> [Record extracts]

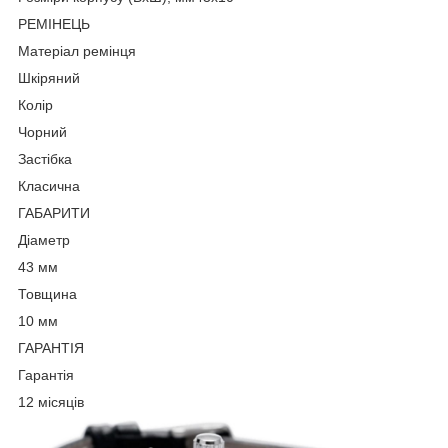
РЕМІНЕЦЬ
Матеріал ремінця
Шкіряний
Колір
Чорний
Застібка
Класична
ГАБАРИТИ
Діаметр
43 мм
Товщина
10 мм
ГАРАНТІЯ
Гарантія
12 місяців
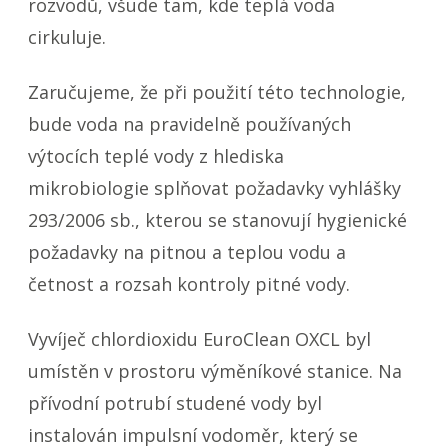
rozvodů, všude tam, kde teplá voda
cirkuluje.
Zaručujeme, že při použití této technologie,
bude voda na pravidelně používaných
výtocích teplé vody z hlediska
mikrobiologie splňovat požadavky vyhlášky
293/2006 sb., kterou se stanovují hygienické
požadavky na pitnou a teplou vodu a
četnost a rozsah kontroly pitné vody.
Vyvíječ chlordioxidu EuroClean OXCL byl
umístěn v prostoru výměníkové stanice. Na
přívodní potrubí studené vody byl
instalován impulsní vodoměr, který se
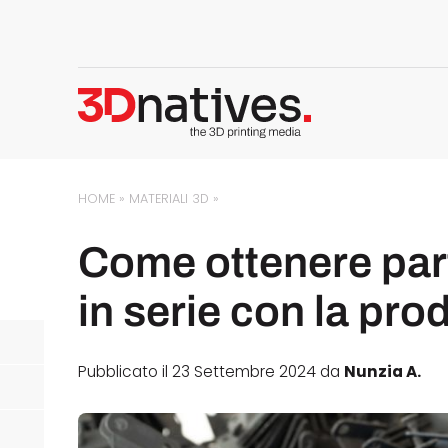
HOME
»
MATERIALI 3D
»
Come ottenere part
in serie con la pr
Pubblicato il 23 Settembre 2024 da
Nunzia A.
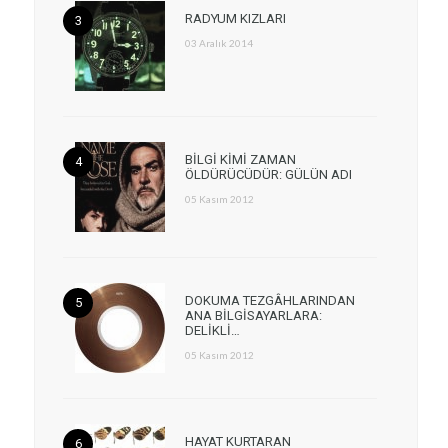
RADYUM KIZLARI
03 Aralık 2014
BİLGİ KİMİ ZAMAN
ÖLDÜRÜCÜDÜR: GÜLÜN ADI
05 Kasım 2012
DOKUMA TEZGÂHLARINDAN
ANA BİLGİSAYARLARA:
DELİKLİ…
05 Kasım 2012
HAYAT KURTARAN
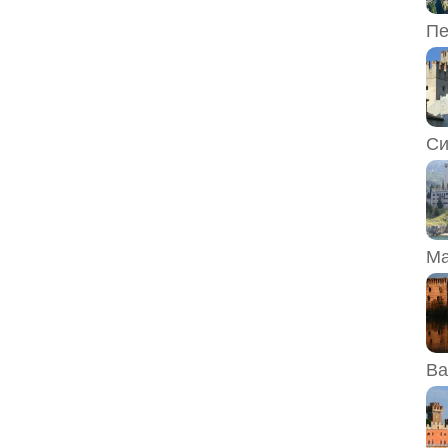
Пе
Си
Ма
Ва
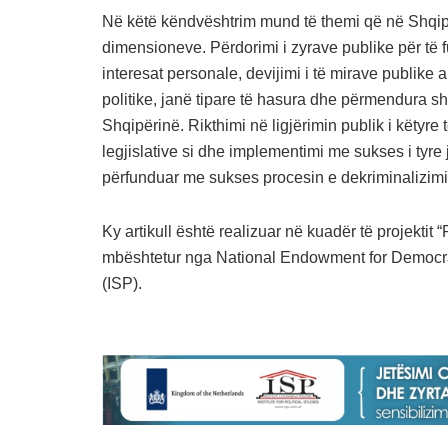
Në këtë këndvështrim mund të themi që në Shqipë
dimensioneve. Përdorimi i zyrave publike për të fuq
interesat personale, devijimi i të mirave publike 
politike, janë tipare të hasura dhe përmendura 
Shqipërinë. Rikthimi në ligjërimin publik i këtyre
legjislative si dhe implementimi me sukses i tyre j
përfunduar me sukses procesin e dekriminalizimit d
Ky artikull është realizuar në kuadër të projektit 
mbështetur nga National Endowment for Democracy
(ISP).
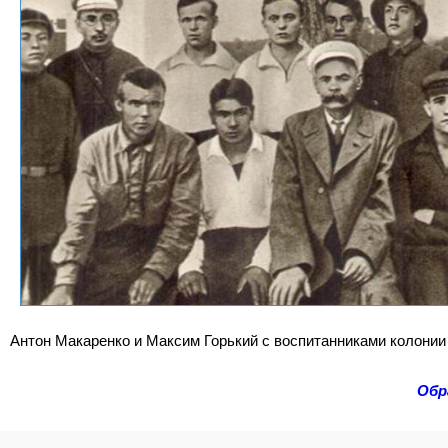
Антон Макаренко и Максим Горький с воспитанниками колонии
Обр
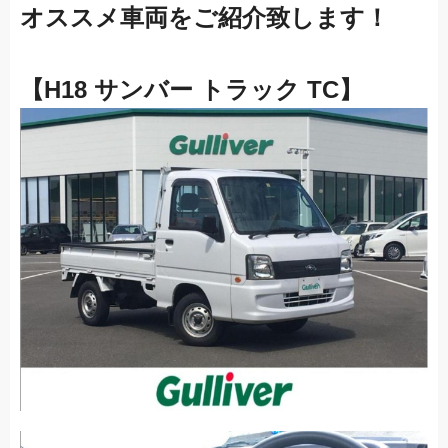
オススメ車両をご紹介致します！
【H18 サンバー トラック TC】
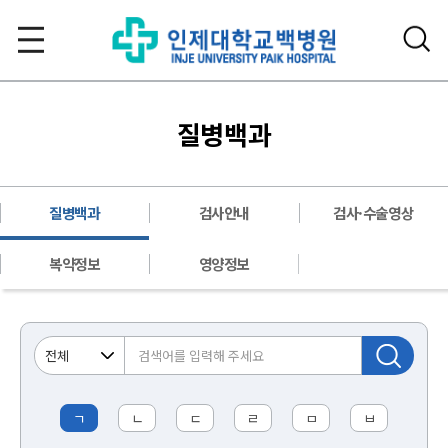
질병백과
질병백과
검사안내
검사·수술영상
복약정보
영양정보
ㄱ
ㄴ
ㄷ
ㄹ
ㅁ
ㅂ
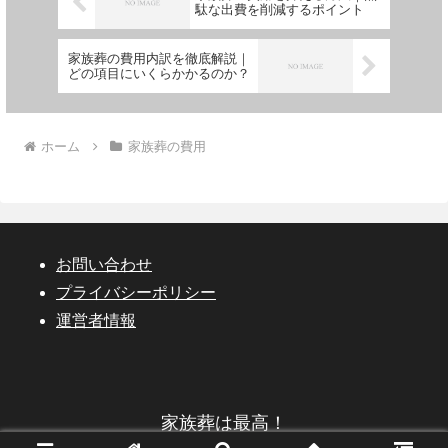
駄な出費を削減するポイント
家族葬の費用内訳を徹底解説｜
どの項目にいくらかかるのか？
ホーム
家族葬の費用
お問い合わせ
プライバシーポリシー
運営者情報
家族葬は最高！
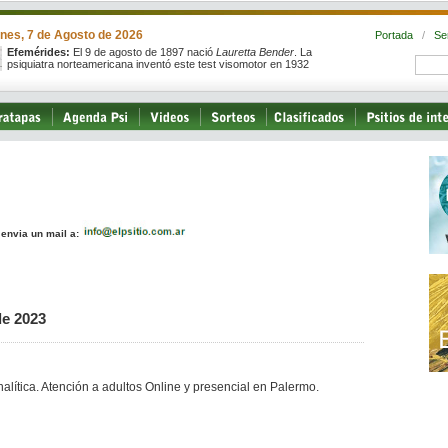
rnes, 7 de Agosto de 2026
Portada
/
Se
Efemérides:
El 9 de agosto de 1897 nació
Lauretta Bender
. La
psiquiatra norteamericana inventó este test visomotor en 1932
, envia un mail a:
de 2023
nalítica. Atención a adultos Online y presencial en Palermo.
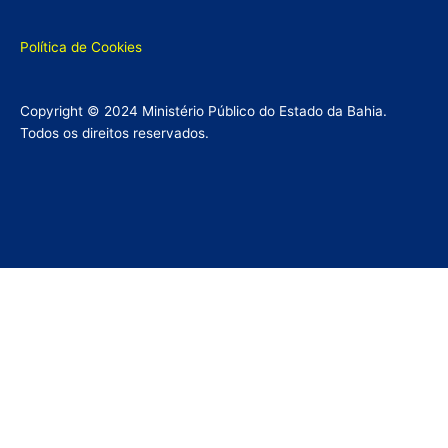
Política de Cookies
Copyright © 2024 Ministério Público do Estado da Bahia.
Todos os direitos reservados.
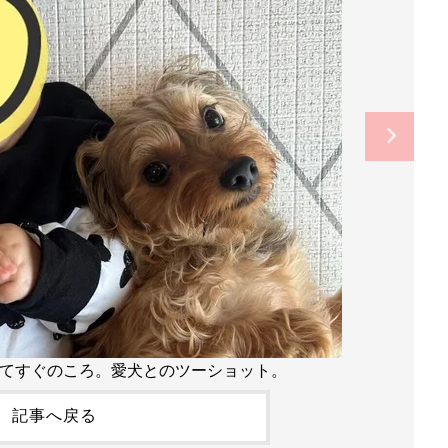
ってすぐのころ。愛犬とのツーショット。
記事へ戻る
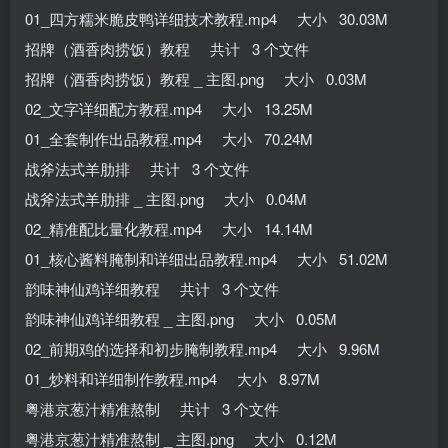
01_四方糯米脆皮鸭详细技术教程.mp4 大小 30.03M
招牌（酒香肉捞饭）教程 共计 3 个文件
招牌（酒香肉捞饭）教程 _ 主图.png 大小 0.03M
02_文字详细配方教程.mp4 大小 13.25M
01_全套制作出品教程.mp4 大小 70.24M
战斧法式羊肋排 共计 3 个文件
战斧法式羊肋排 _ 主图.png 大小 0.04M
02_精准配比量化教程.mp4 大小 14.14M
01_核心酱料腌制和详细出品教程.mp4 大小 51.02M
韵味神仙鸡详细教程 共计 3 个文件
韵味神仙鸡详细教程 _ 主图.png 大小 0.05M
02_前期鸡的选择和初步腌制教程.mp4 大小 9.96M
01_炒料和详细制作教程.mp4 大小 8.97M
粤港京葱汁精准熬制 共计 3 个文件
粤港京葱汁精准熬制 _ 主图.png 大小 0.12M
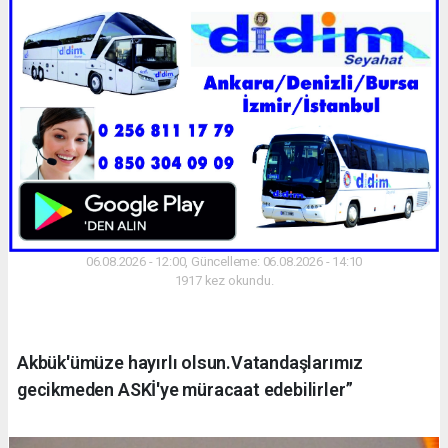
06.08.2026 - 12:00, Güncelleme: 06.08.2026 - 14:10
1917 kez okundu.
Akbük'ümüze hayırlı olsun.Vatandaşlarımız
gecikmeden ASKİ'ye müracaat edebilirler”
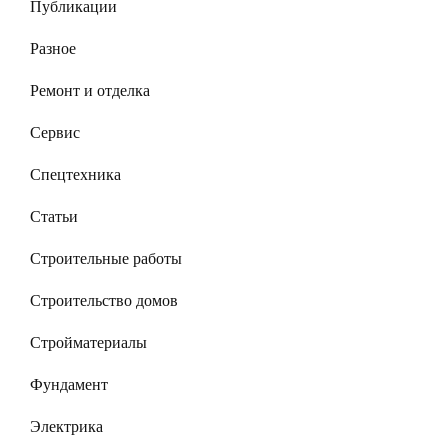
Публикации
Разное
Ремонт и отделка
Сервис
Спецтехника
Статьи
Строительные работы
Строительство домов
Стройматериалы
Фундамент
Электрика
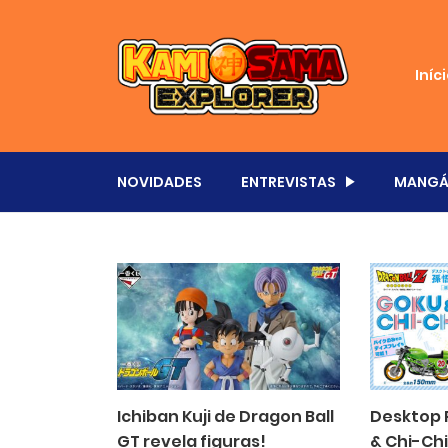
Iníc
NOVIDADES
ENTREVISTAS
MANGÁ
Ichiban Kuji de Dragon Ball
Desktop 
GT revela figuras!
& Chi-Ch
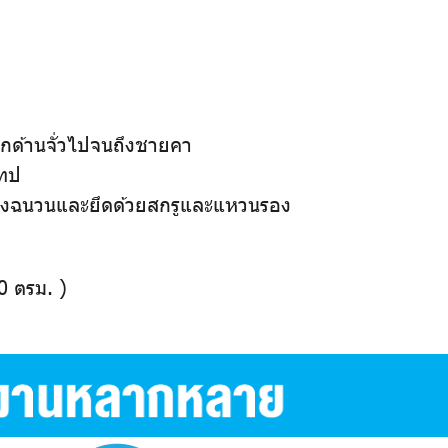
ด้านจั่วไปจนถึงชายคา
เทป
อของฉนวนและยึดด้วยสกรูและแหวนรอง
0 ตรม. )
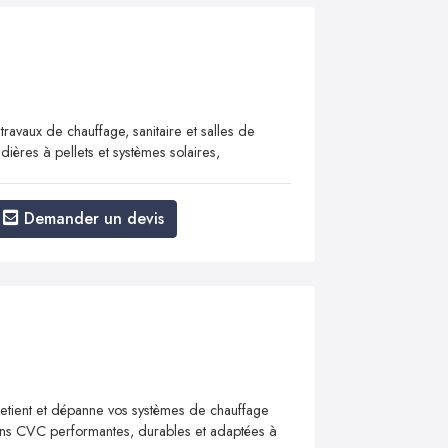
 travaux de chauffage, sanitaire et salles de
dières à pellets et systèmes solaires,
Demander un devis
tient et dépanne vos systèmes de chauffage
tions CVC performantes, durables et adaptées à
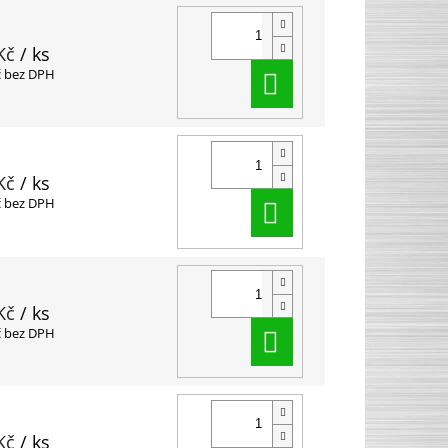
Kč
/ ks
Do košíku
č bez DPH
Kč
/ ks
Do košíku
č bez DPH
Kč
/ ks
Do košíku
č bez DPH
Kč
/ ks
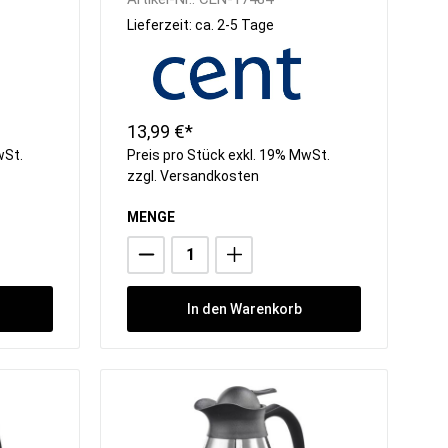
Lieferzeit: ca. 2-5 Tage
13,99 €*
wSt.
Preis pro Stück exkl. 19% MwSt.
zzgl.
Versandkosten
MENGE
In den Warenkorb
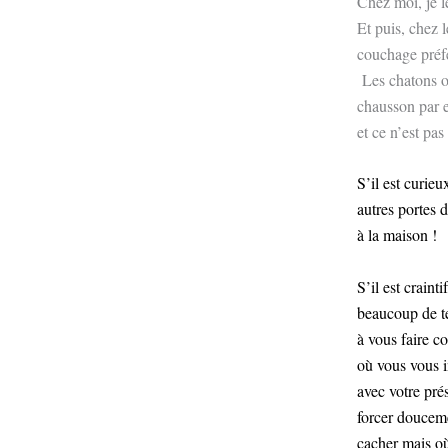
Chez moi, je l
Et puis, chez 
couchage préfé
Les chatons on
chausson par e
et ce n’est pas
S’il est curie
autres portes de
à la maison !
S’il est craint
beaucoup de te
à vous faire c
où vous vous i
avec votre pré
forcer doucemen
cacher mais où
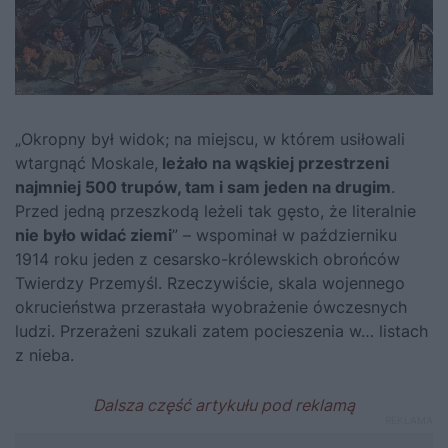
„Okropny był widok; na miejscu, w którem usiłowali
wtargnąć Moskale,
leżało na wąskiej przestrzeni
najmniej 500 trupów, tam i sam jeden na drugim
.
Przed jedną przeszkodą leżeli tak gęsto, że literalnie
nie było widać ziemi
” – wspominał w październiku
1914 roku jeden z cesarsko-królewskich obrońców
Twierdzy Przemyśl. Rzeczywiście, skala wojennego
okrucieństwa przerastała wyobrażenie ówczesnych
ludzi. Przerażeni szukali zatem pocieszenia w… listach
z nieba.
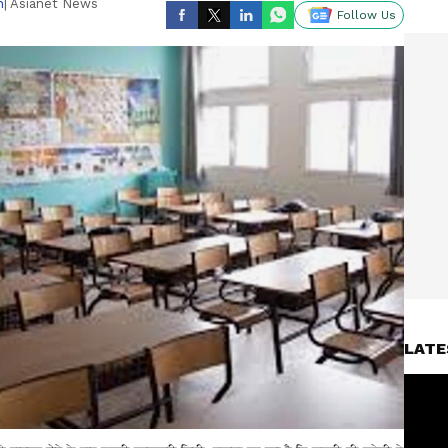
n
| Asianet News
Follow Us
LATE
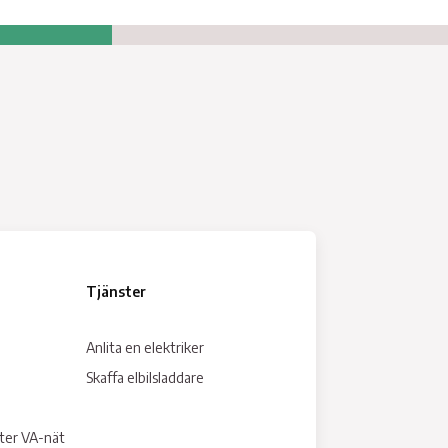
vloppspumpar
llgänglig och personlig kontakt
Tjänster
Anlita en elektriker
Skaffa elbilsladdare
tter VA-nät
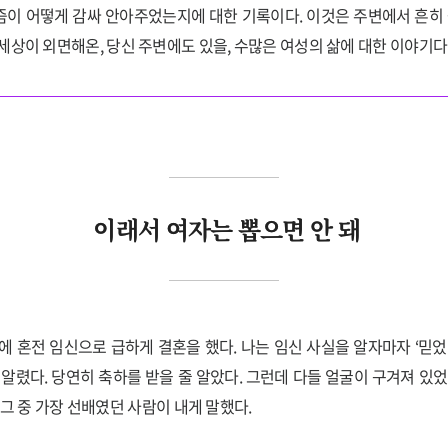
이 어떻게 감싸 안아주었는지에 대한 기록이다. 이것은 주변에서 흔히 
세상이 외면해온, 당신 주변에도 있을, 수많은 여성의 삶에 대한 이야기다
이래서 여자는 뽑으면 안 돼
에 혼전 임신으로 급하게 결혼을 했다. 나는 임신 사실을 알자마자 ‘믿었
 알렸다. 당연히 축하를 받을 줄 알았다. 그런데 다들 얼굴이 구겨져 있었
 그 중 가장 선배였던 사람이 내게 말했다.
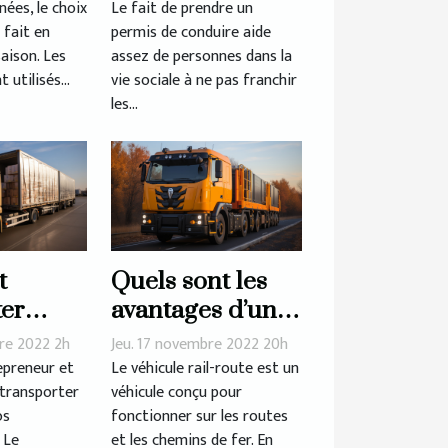
ées, le choix
Le fait de prendre un
 fait en
permis de conduire aide
?
saison. Les
assez de personnes dans la
 utilisés...
vie sociale à ne pas franchir
les...
t
Quels sont les
ter
avantages d’un
ent les
véhicule rail-
re 2022 2h
Jeu. 17 novembre 2022 20h
ises ?
route ?
epreneur et
Le véhicule rail-route est un
 transporter
véhicule conçu pour
os
fonctionner sur les routes
 Le
et les chemins de fer. En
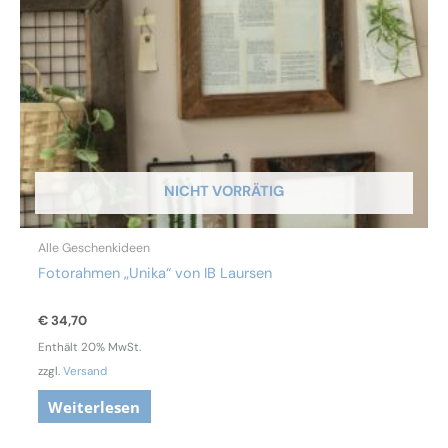
NICHT VORRÄTIG
Alle Geschenkideen
Fotorahmen „Unika“ von IB Laursen
€
34,70
Enthält 20% MwSt.
zzgl.
Versand
Weiterlesen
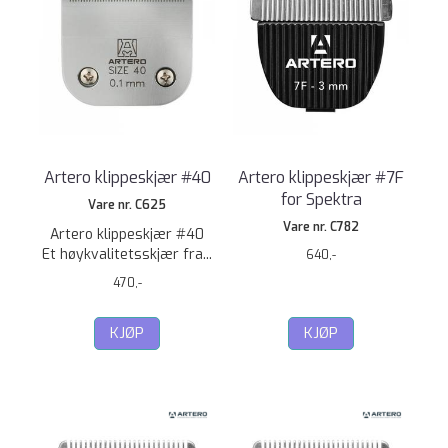
Artero klippeskjær #40
Artero klippeskjær #7F
for Spektra
Vare nr. C625
Vare nr. C782
Artero klippeskjær #40
Et høykvalitetsskjær fra...
640,-
470,-
KJØP
KJØP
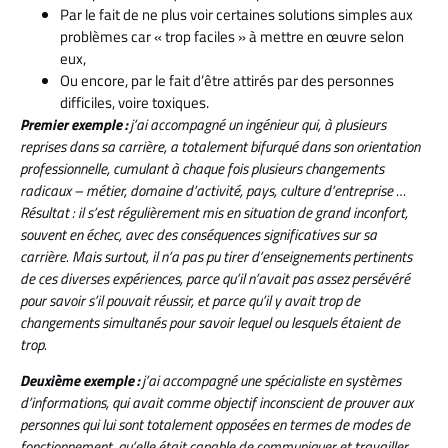
Par le fait de ne plus voir certaines solutions simples aux
problèmes car « trop faciles » à mettre en œuvre selon
eux,
Ou encore, par le fait d’être attirés par des personnes
difficiles, voire toxiques.
Premier exemple :
j’ai accompagné un ingénieur qui, à plusieurs
reprises dans sa carrière, a totalement bifurqué dans son orientation
professionnelle, cumulant à chaque fois plusieurs changements
radicaux – métier, domaine d’activité, pays, culture d’entreprise …
Résultat : il s’est régulièrement mis en situation de grand inconfort,
souvent en échec, avec des conséquences significatives sur sa
carrière. Mais surtout, il n’a pas pu tirer d’enseignements pertinents
de ces diverses expériences, parce qu’il n’avait pas assez persévéré
pour savoir s’il pouvait réussir, et parce qu’il y avait trop de
changements simultanés pour savoir lequel ou lesquels étaient de
trop.
Deuxième exemple :
j’ai accompagné une spécialiste en systèmes
d’informations, qui avait comme objectif inconscient de prouver aux
personnes qui lui sont totalement opposées en termes de modes de
fonctionnement, qu’elle était capable de communiquer et travailler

> [Exercise goal] Copy the records above word for word, from the line containing "Lieferzeit: ca. 2-5 Tage" through the line containing "cacher mais où", leaving out the pictures.

> [Response to the exercise]
Lieferzeit: ca. 2-5 Tage
13,99 €*
wSt.
Preis pro Stück exkl. 19% MwSt.
zzgl.
Versandkosten
MENGE
In den Warenkorb
Chez moi, je l
Et puis, chez 
couchage préfé
Les chatons on
chausson par e
et ce n’est pas
S’il est curie
autres portes de
à la maison !
S’il est craint
beaucoup de te
à vous faire c
où vous vous i
avec votre pré
forcer doucemen
cacher mais où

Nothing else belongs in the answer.